### [PROBLEM REQUIREMENTS]
Retype, exactly as they appear below, the lines between the line holding "camera: 55 degrees right, 5 degrees up" and the line holding "teapot [88,364,187,469] ->", both ends included.

### [RECORD EXTRACTS]
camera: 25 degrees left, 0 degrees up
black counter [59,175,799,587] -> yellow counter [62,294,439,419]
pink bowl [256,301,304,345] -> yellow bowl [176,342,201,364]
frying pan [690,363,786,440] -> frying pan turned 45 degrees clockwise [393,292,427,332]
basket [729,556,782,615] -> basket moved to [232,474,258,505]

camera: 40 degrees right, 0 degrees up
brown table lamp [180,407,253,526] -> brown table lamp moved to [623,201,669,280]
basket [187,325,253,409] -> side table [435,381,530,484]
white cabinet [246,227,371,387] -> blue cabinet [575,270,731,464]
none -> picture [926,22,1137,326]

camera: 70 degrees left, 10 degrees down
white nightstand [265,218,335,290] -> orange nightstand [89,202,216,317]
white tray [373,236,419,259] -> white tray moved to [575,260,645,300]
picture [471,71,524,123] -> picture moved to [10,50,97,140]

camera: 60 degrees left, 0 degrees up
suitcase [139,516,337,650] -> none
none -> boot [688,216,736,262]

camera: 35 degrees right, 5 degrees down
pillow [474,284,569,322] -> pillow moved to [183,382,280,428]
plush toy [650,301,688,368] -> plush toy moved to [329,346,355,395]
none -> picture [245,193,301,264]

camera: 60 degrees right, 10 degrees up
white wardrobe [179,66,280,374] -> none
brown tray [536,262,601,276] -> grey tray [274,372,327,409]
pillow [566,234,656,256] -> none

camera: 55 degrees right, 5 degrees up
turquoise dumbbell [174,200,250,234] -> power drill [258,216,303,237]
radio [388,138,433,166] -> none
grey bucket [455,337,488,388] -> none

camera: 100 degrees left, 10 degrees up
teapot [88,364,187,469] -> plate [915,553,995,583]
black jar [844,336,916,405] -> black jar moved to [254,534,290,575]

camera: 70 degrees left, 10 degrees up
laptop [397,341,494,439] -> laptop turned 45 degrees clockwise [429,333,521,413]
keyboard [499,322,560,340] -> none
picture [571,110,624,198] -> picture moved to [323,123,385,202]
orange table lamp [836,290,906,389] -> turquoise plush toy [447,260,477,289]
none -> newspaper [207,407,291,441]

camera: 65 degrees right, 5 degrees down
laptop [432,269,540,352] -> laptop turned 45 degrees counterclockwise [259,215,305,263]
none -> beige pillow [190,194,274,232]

### [FINISHED EXERCISE]
camera: 55 degrees right, 5 degrees up
turquoise dumbbell [174,200,250,234] -> power drill [258,216,303,237]
radio [388,138,433,166] -> none
grey bucket [455,337,488,388] -> none

camera: 100 degrees left, 10 degrees up
teapot [88,364,187,469] -> plate [915,553,995,583]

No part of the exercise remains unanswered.